The Null Device

Festival de Mots Nouveaux

The Académie Française, the guardians of the integrity of the French language, recently held a "festival of new words", a competition in which the public were invited to suggest new French words, with the Académie choosing winners; the results are in:
The winner was attachiant(e) – a combination of attachant (captivating, endearing) and the slang word chiant (bloody nuisance) to denote someone you cannot live with but cannot live without.
Someone had also come up with the verb textoter (to write SMS messages on a mobile telephone), presumably something last year's winner, a phonard – a pejorative term for someone who is glued to their mobile phone – does all the time.
Previous festivals have thrown up gems including ordinosore (ordinateur plus dinosaur, an out-of-date computer), bonjoir (bonjour plus bonsoir, a greeting to be said around midday), and photophoner (to take a photo with a mobile phone).

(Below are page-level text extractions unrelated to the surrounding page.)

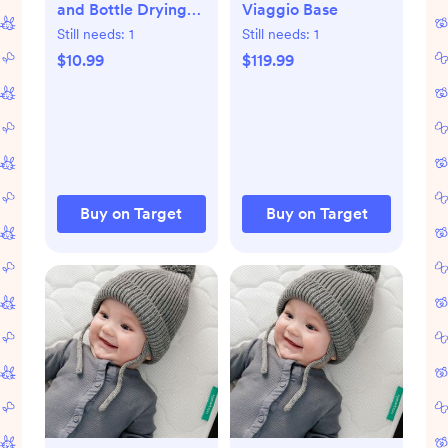
and Bottle Drying
Viaggio Base
Rack - White
Still needs:
1
Still needs:
1
$10.99
$119.99
Buy on Target
Buy on Target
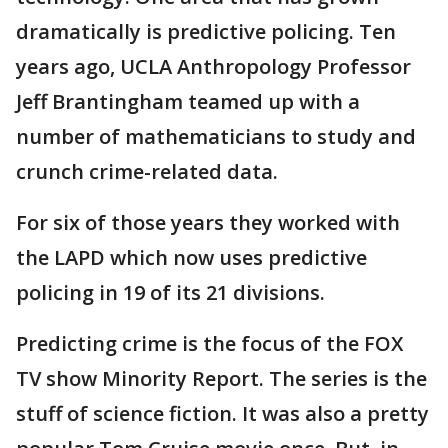
dramatically is predictive policing. Ten
years ago, UCLA Anthropology Professor
Jeff Brantingham teamed up with a
number of mathematicians to study and
crunch crime-related data.
For six of those years they worked with
the LAPD which now uses predictive
policing in 19 of its 21 divisions.
Predicting crime is the focus of the FOX
TV show Minority Report. The series is the
stuff of science fiction. It was also a pretty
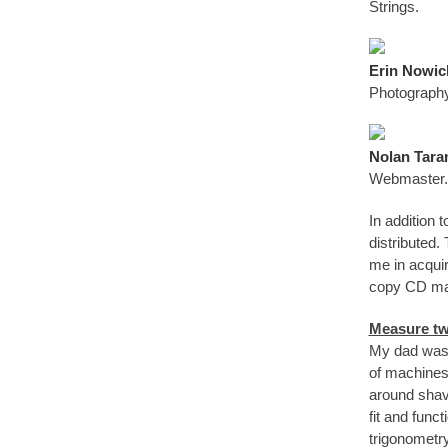
Strings.
Erin Nowic
Photography
Nolan Tara
Webmaster. 
In addition 
distributed.
me in acquir
copy CD man
Measure tw
My dad was a
of machines 
around shavi
fit and func
trigonometry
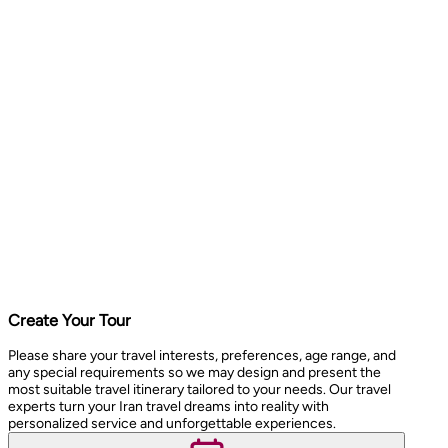
Create Your Tour
Please share your travel interests, preferences, age range, and
any special requirements so we may design and present the
most suitable travel itinerary tailored to your needs. Our travel
experts turn your Iran travel dreams into reality with
personalized service and unforgettable experiences.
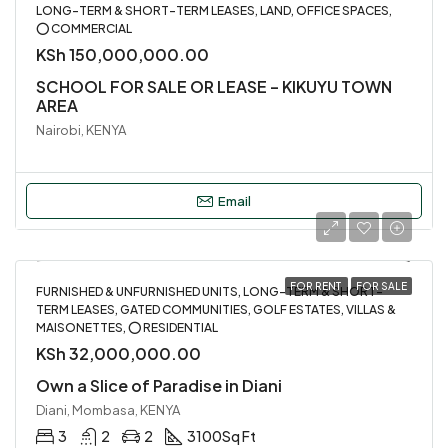
LONG-TERM & SHORT-TERM LEASES, LAND, OFFICE SPACES,
⭕ COMMERCIAL
KSh 150,000,000.00
SCHOOL FOR SALE OR LEASE – KIKUYU TOWN
AREA
Nairobi, KENYA
Email
FOR RENT
FOR SALE
FURNISHED & UNFURNISHED UNITS, LONG-TERM & SHORT-
TERM LEASES, GATED COMMUNITIES, GOLF ESTATES, VILLAS &
MAISONETTES, ⭕ RESIDENTIAL
KSh 32,000,000.00
Own a Slice of Paradise in Diani
Diani, Mombasa, KENYA
3
2
2
3100
Sq Ft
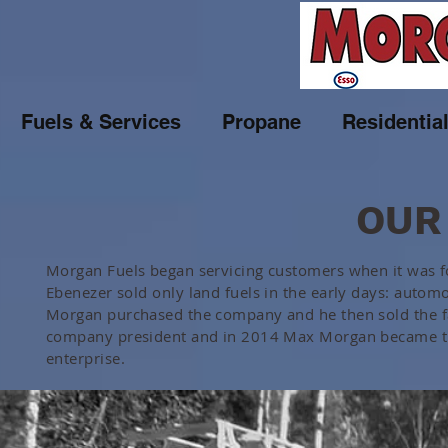
Fuels & Services
Propane
Residentia
OUR
Morgan Fuels began servicing customers when it was 
Ebenezer sold only land fuels in the early days: autom
Morgan purchased the company and he then sold the fam
company president and in 2014 Max Morgan became th
enterprise.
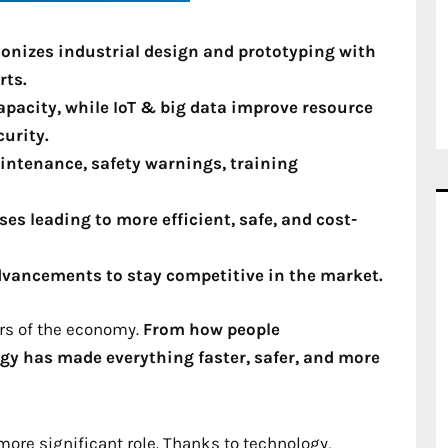
onizes industrial design and prototyping with
rts.
pacity, while IoT & big data improve resource
curity.
ntenance, safety warnings, training
s leading to more efficient, safe, and cost-
dvancements to stay competitive in the market.
ors of the economy.
From how people
y has made everything faster, safer, and more
more significant role. Thanks to technology,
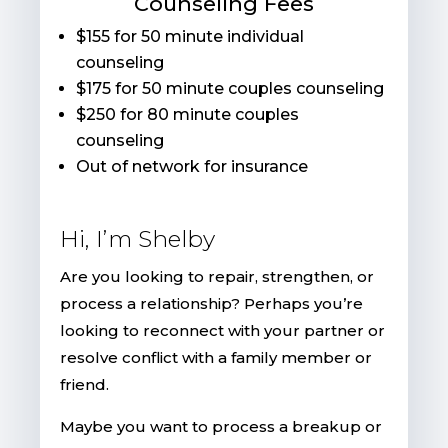
Counseling Fees
$155 for 50 minute individual
counseling
$175 for 50 minute couples counseling
$250 for 80 minute couples
counseling
Out of network for insurance
Hi, I’m Shelby
Are you looking to repair, strengthen, or
process a relationship? Perhaps you’re
looking to reconnect with your partner or
resolve conflict with a family member or
friend.
Maybe you want to process a breakup or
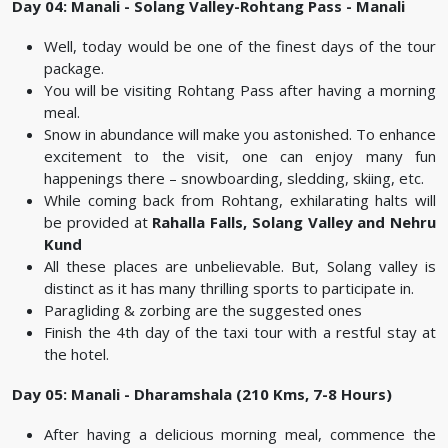
Day 04: Manali - Solang Valley-Rohtang Pass - Manali
Well, today would be one of the finest days of the tour
package.
You will be visiting Rohtang Pass after having a morning
meal.
Snow in abundance will make you astonished. To enhance
excitement to the visit, one can enjoy many fun
happenings there – snowboarding, sledding, skiing, etc.
While coming back from Rohtang, exhilarating halts will
be provided at
Rahalla Falls, Solang Valley and Nehru
Kund
All these places are unbelievable. But, Solang valley is
distinct as it has many thrilling sports to participate in.
Paragliding & zorbing are the suggested ones
Finish the 4th day of the taxi tour with a restful stay at
the hotel.
Day 05: Manali - Dharamshala (210 Kms, 7-8 Hours)
After having a delicious morning meal, commence the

Of course, whether the winners make it into the official draft of the French language is another matter; while the Académie may unilaterally coin indigenously French neologisms, getting people to use them is another matter. (The Académie's word for electronic mail, courriel, seems to have been unsuccessful, with the anglicism "e-mail" instead gaining currency.) Chances are this contest is intended more to promote experimentation with the expressive possibilities of the French language.